APAC Forum 2015 highlight: Booktrack – reading for the multimedia age
A desire to encourage people to read led Paul Cameron to create Booktrack – a soundtrack for e-books.
Mr Cameron, a former officer with the Royal New Zealand Air Force, informed attendees at the APAC Forum 2015 InSight talks recently that poor reading habits are widespread.
A United States study showed 33 per cent of high school graduates and 42 per cent of college graduates never read another book in their lifetime after graduating. In the UK, children are more likely to own a mobile phone than a book, and in New Zealand, 12 to 25-year-olds spend an average of 10 minutes a day reading but 140 minutes a day watching television.

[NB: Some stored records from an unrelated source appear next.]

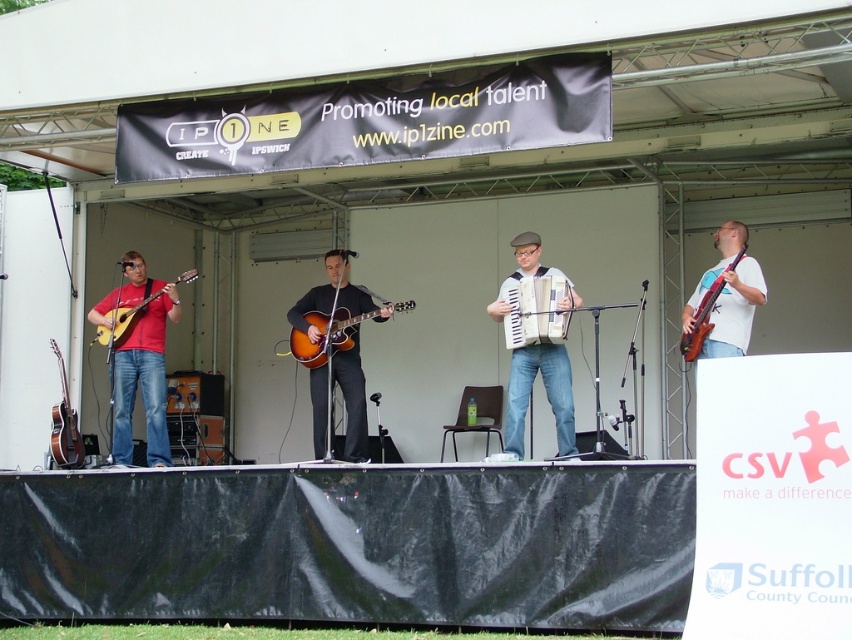
Is matte black guitar at center shorter than brown wooden electric guitar at right?

Yes.

Locate an element on the screen. matte black guitar at center is located at coordinates (429, 337).

Image resolution: width=852 pixels, height=640 pixels. Find the location of `matte black guitar at center`. matte black guitar at center is located at coordinates (429, 337).

Who is higher up, matte black accordion at center or matte brown accordion at center?

matte brown accordion at center is above.

Is matte black accordion at center closer to the viewer compared to matte brown accordion at center?

No, it is behind matte brown accordion at center.

Is point (527, 378) in front of point (544, 300)?

No, (527, 378) is behind (544, 300).

Locate an element on the screen. The image size is (852, 640). matte black accordion at center is located at coordinates (545, 392).

Is point (352, 406) positioned after point (531, 328)?

Yes, it is behind point (531, 328).

Locate an element on the screen. matte brown guitar at center is located at coordinates (332, 296).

Booktrack, a synchronised, movie-style sound track for an e-book is a way to improve the reading experience with music and ambient sound, and therefore create more readers, he explains.
The tool is programmed to change tempo according to the reader’s speed and is designed to complement and enhance what is contained in the text, he says.
Booktrack is now used by 12,000 teachers in 12,000 classrooms around the world, Mr Cameron says.
It was recently voted by the Journal of the American Association of School Libraries as one of the top ten learning sites in the world, and is available for books in 30 different languages. It is backed by PayPal founder Peter Thiel, and Weta Digital.
Early studies, including one conducted in Auckland, have shown reading with a synchronised soundtrack can increase comprehension by 17 per cent.
Mr Cameron, who is Booktrack’s chief executive, says an early criticism of the initiative in a tech trade journal was hurtful. However, he noted that similar criticisms were made when sound was added to early film and encouraged others with innovative ideas to rise above detractors.